• _Requirement_: A word-for-word copy of the records below is needed, without the images.
Segment Start: Recorded information
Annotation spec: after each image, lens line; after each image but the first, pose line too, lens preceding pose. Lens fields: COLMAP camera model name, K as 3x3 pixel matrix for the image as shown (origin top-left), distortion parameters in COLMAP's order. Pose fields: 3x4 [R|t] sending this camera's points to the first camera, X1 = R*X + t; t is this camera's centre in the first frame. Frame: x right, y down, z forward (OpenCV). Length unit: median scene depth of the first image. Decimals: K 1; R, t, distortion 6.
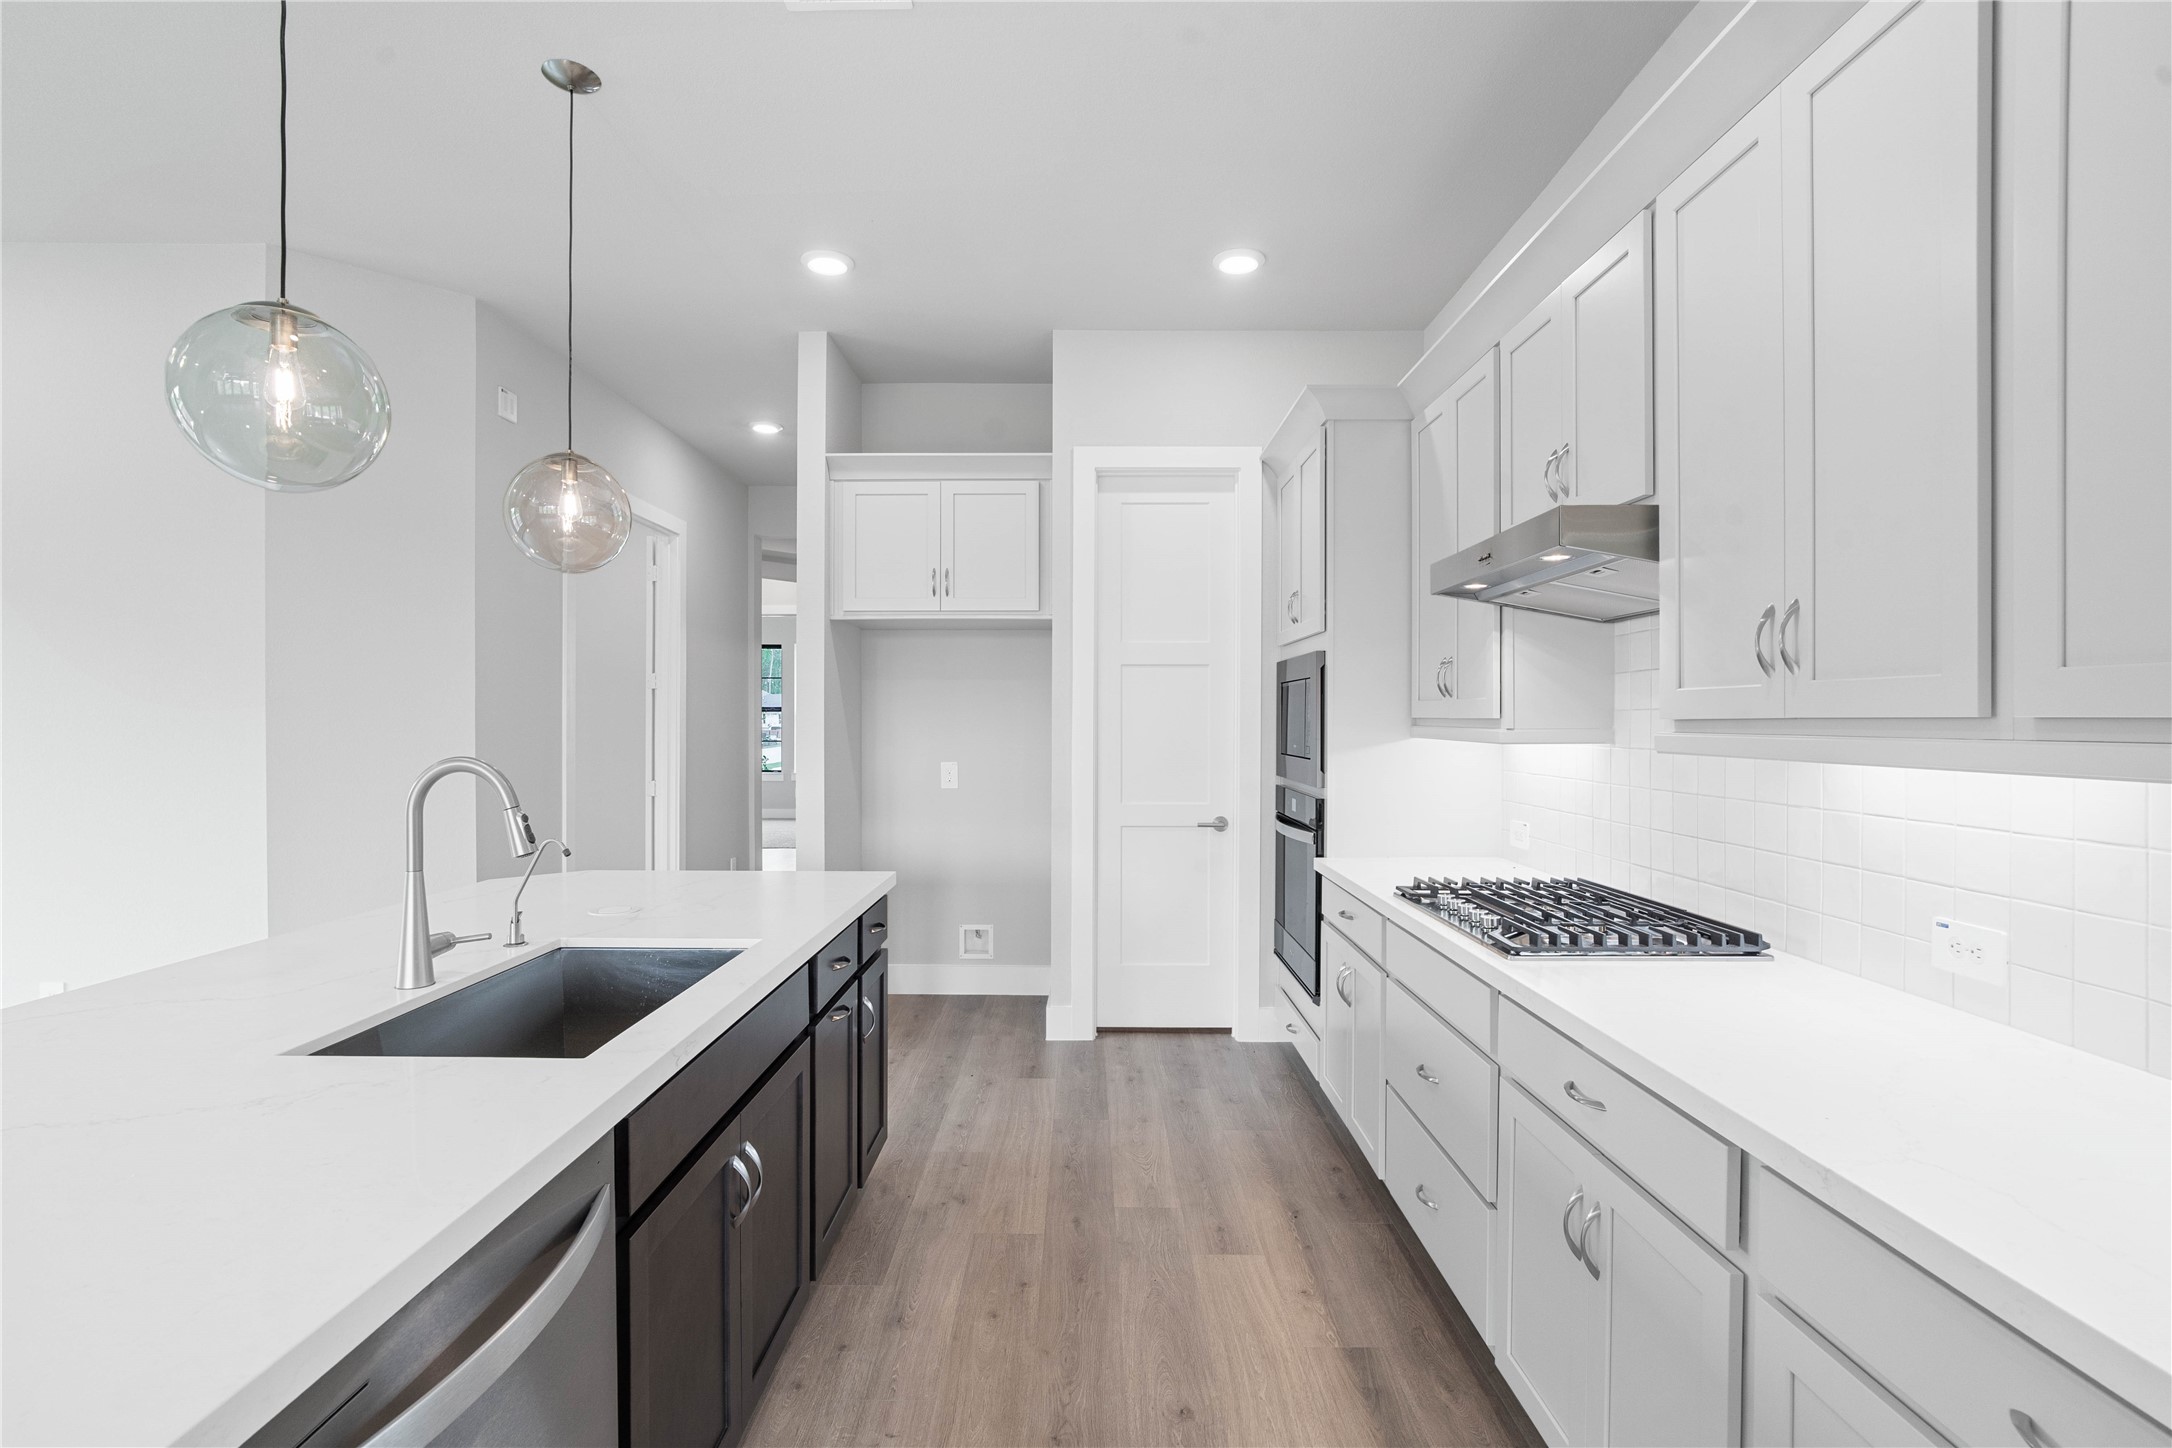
lens RADIAL K [[1022.0, 0, 1085.8], [0, 1022.0, 731.0], [0, 0, 1]] dist [-0.014559, 0.004716]
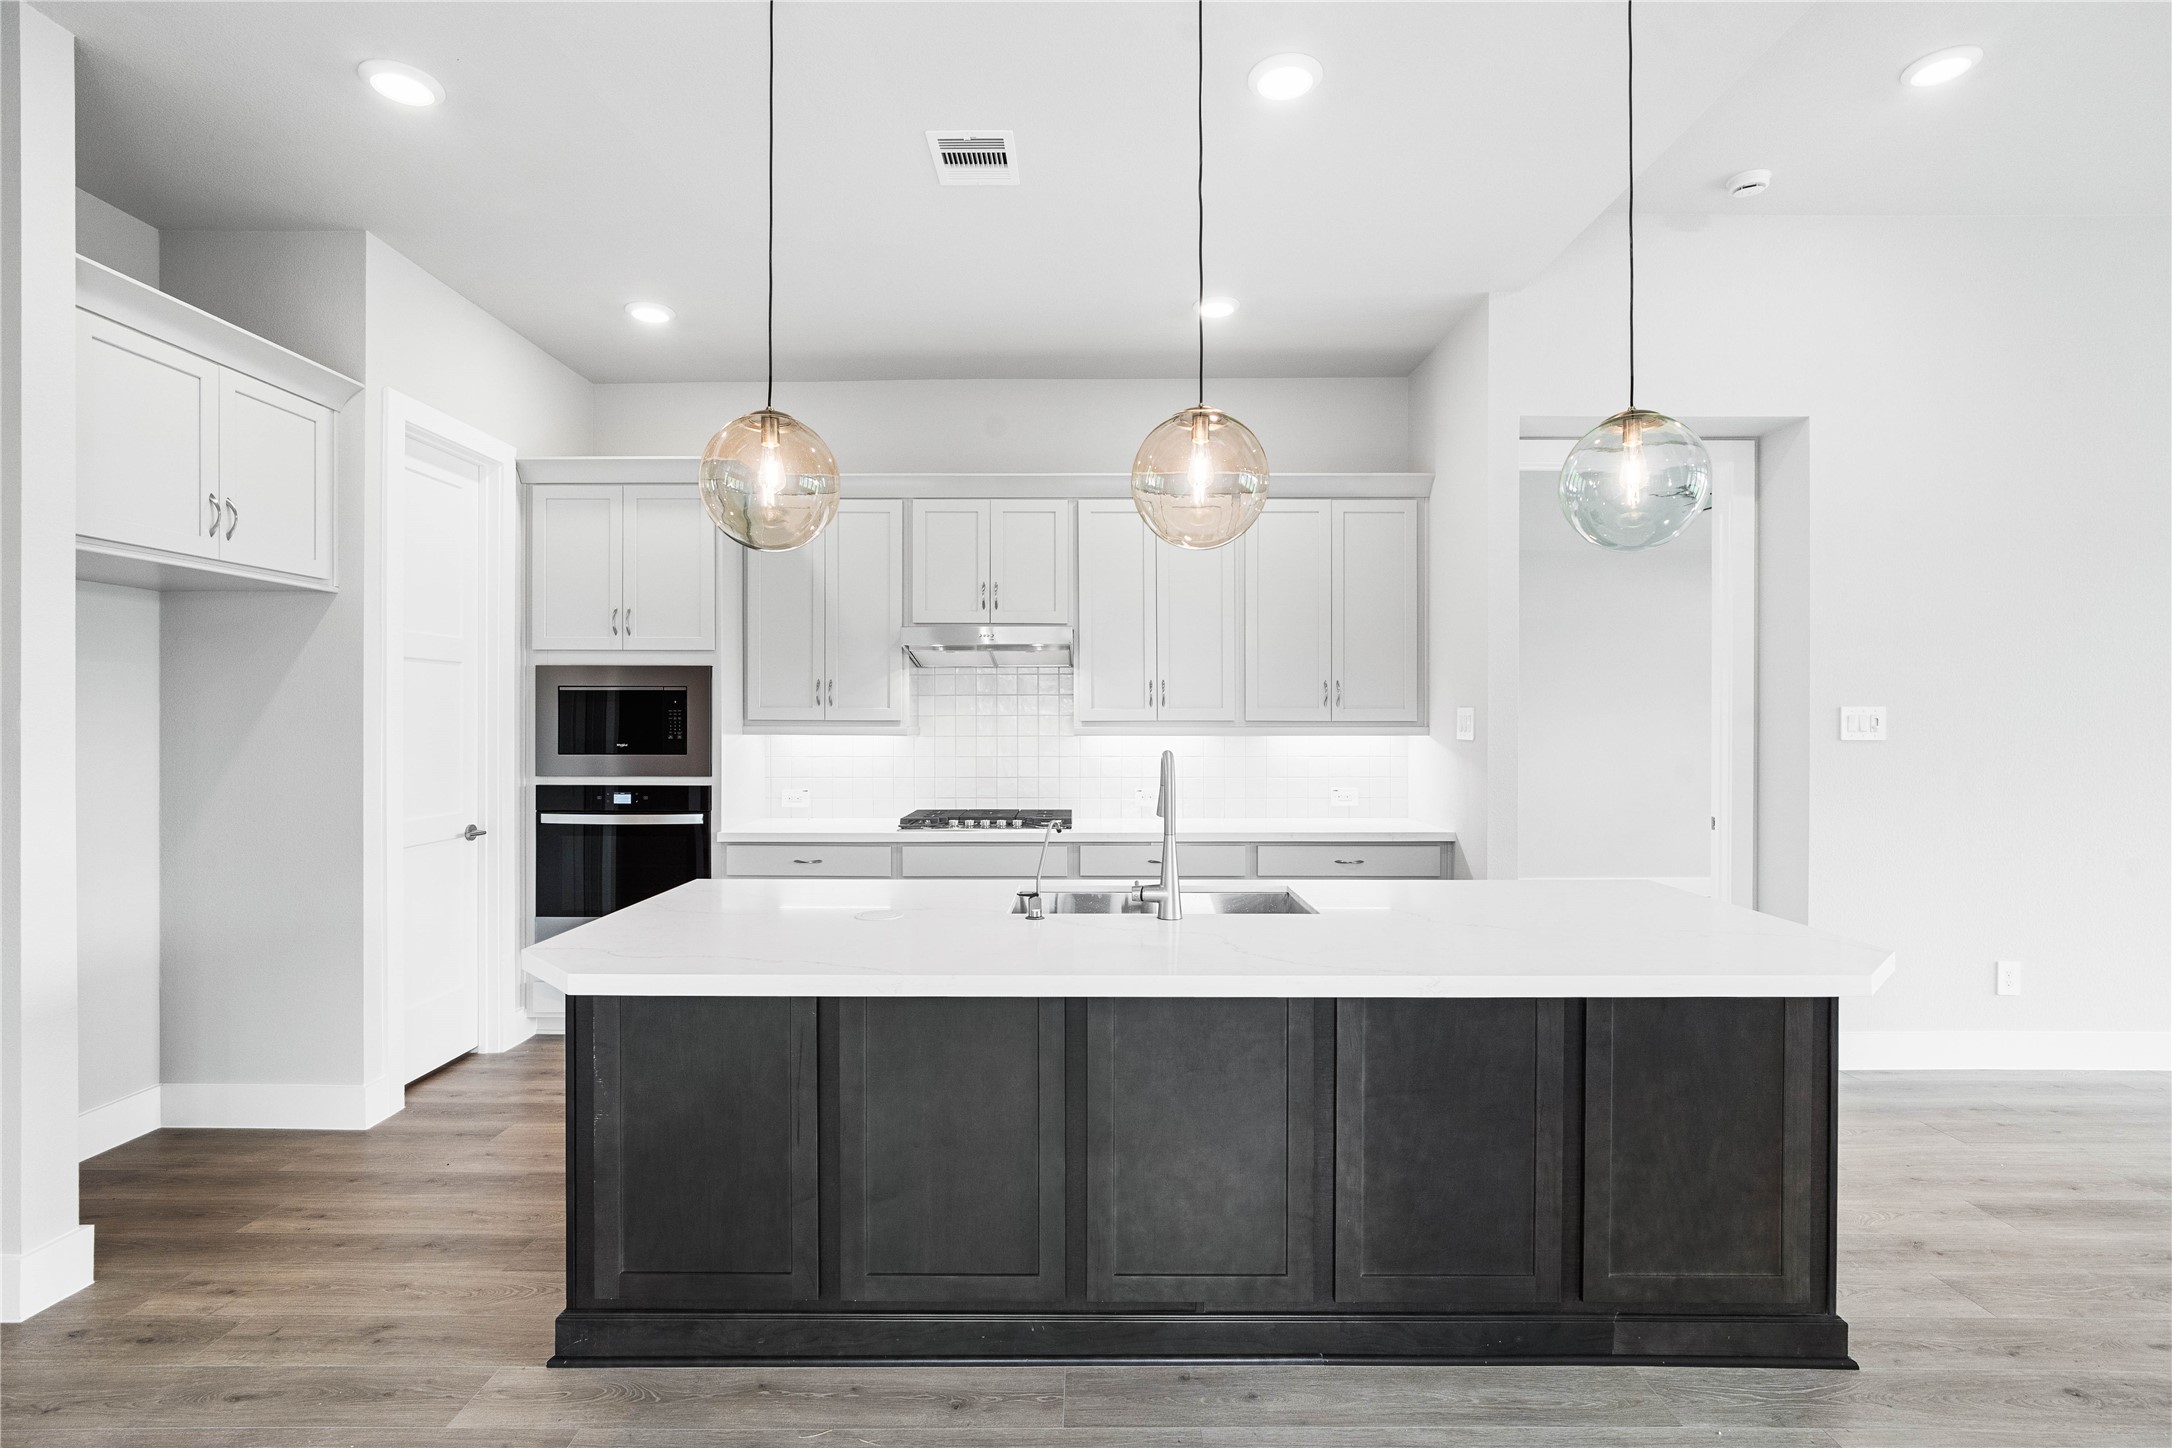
lens RADIAL K [[1022.0, 0, 1079.8], [0, 1022.0, 726.5], [0, 0, 1]] dist [-0.014559, 0.004716]
pose [[0.003923, -0.009727, 0.999945, -0.809733], [0.010261, 0.999900, 0.009686, -0.009416], [-0.999940, 0.010222, 0.004023, 0.438274]]
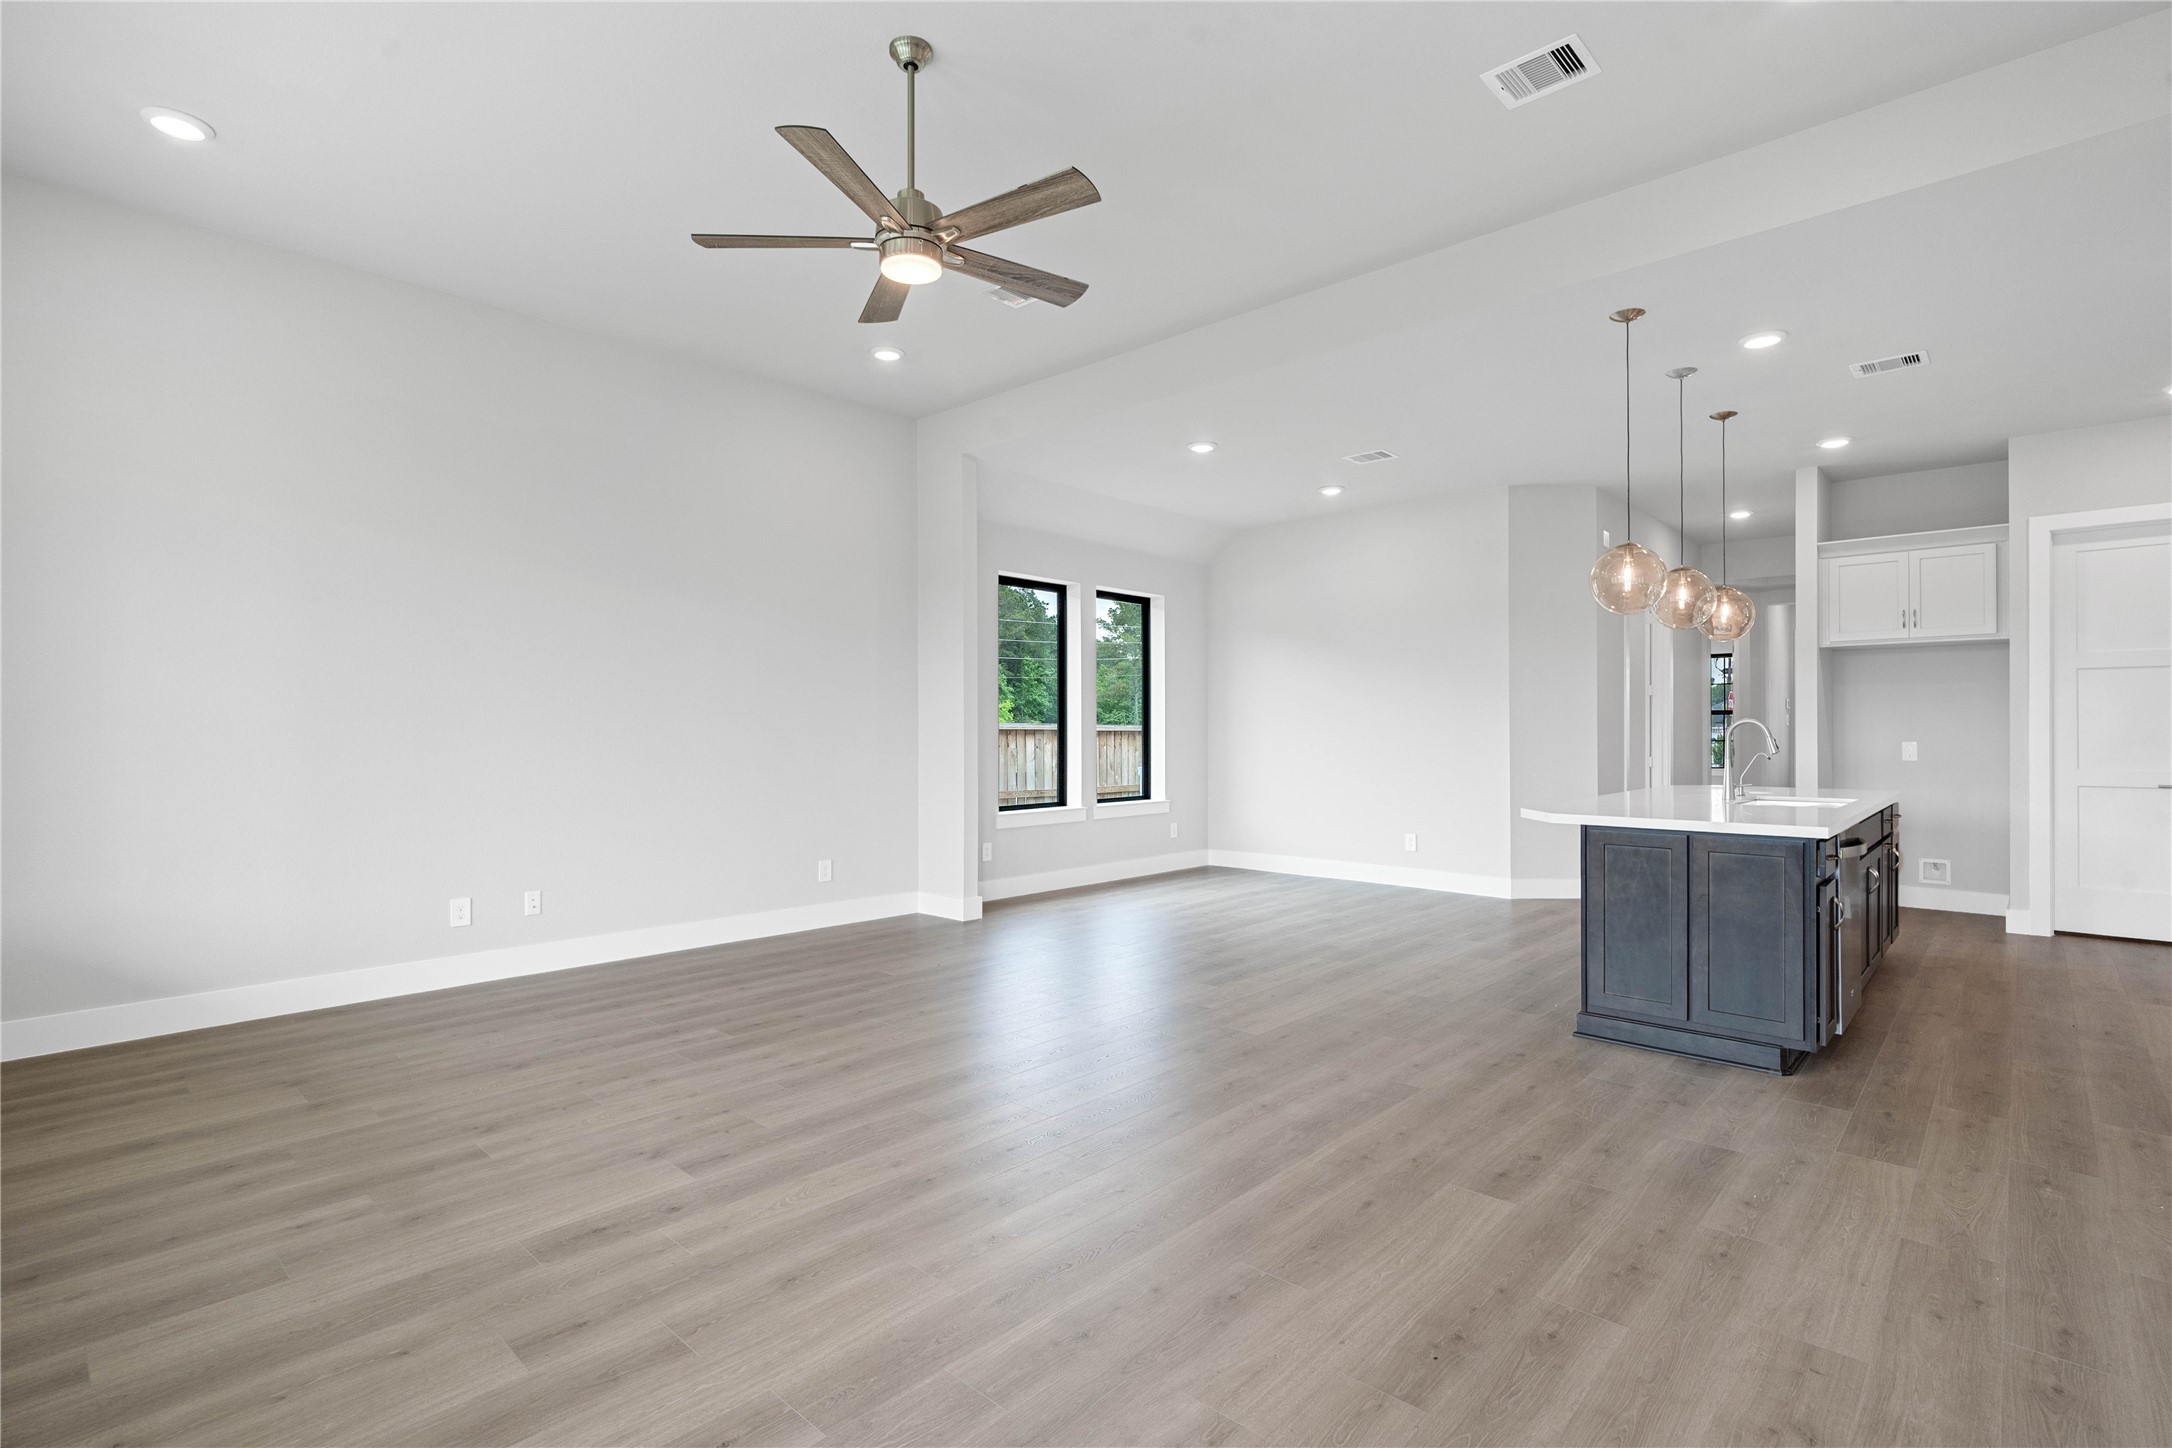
lens RADIAL K [[1022.0, 0, 1080.5], [0, 1022.0, 722.4], [0, 0, 1]] dist [-0.014559, 0.004716]
pose [[0.727228, -0.005493, -0.686374, -0.006347], [-0.006250, 0.999874, -0.014623, 0.036557], [0.686367, 0.014924, 0.727102, -0.917516]]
Segment End: Recorded information
• _Reply_:
Annotation spec: after each image, lens line; after each image but the first, pose line too, lens preceding pose. Lens fields: COLMAP camera model name, K as 3x3 pixel matrix for the image as shown (origin top-left), distortion parameters in COLMAP's order. Pose fields: 3x4 [R|t] sending this camera's points to the first camera, X1 = R*X + t; t is this camera's centre in the first frame. Frame: x right, y down, z forward (OpenCV). Length unit: median scene depth of the first image. Decimals: K 1; R, t, distortion 6.
lens RADIAL K [[1022.0, 0, 1085.8], [0, 1022.0, 731.0], [0, 0, 1]] dist [-0.014559, 0.004716]
lens RADIAL K [[1022.0, 0, 1079.8], [0, 1022.0, 726.5], [0, 0, 1]] dist [-0.014559, 0.004716]
pose [[0.003923, -0.009727, 0.999945, -0.809733], [0.010261, 0.999900, 0.009686, -0.009416], [-0.999940, 0.010222, 0.004023, 0.438274]]
lens RADIAL K [[1022.0, 0, 1080.5], [0, 1022.0, 722.4], [0, 0, 1]] dist [-0.014559, 0.004716]
pose [[0.727228, -0.005493, -0.686374, -0.006347], [-0.006250, 0.999874, -0.014623, 0.036557], [0.686367, 0.014924, 0.727102, -0.917516]]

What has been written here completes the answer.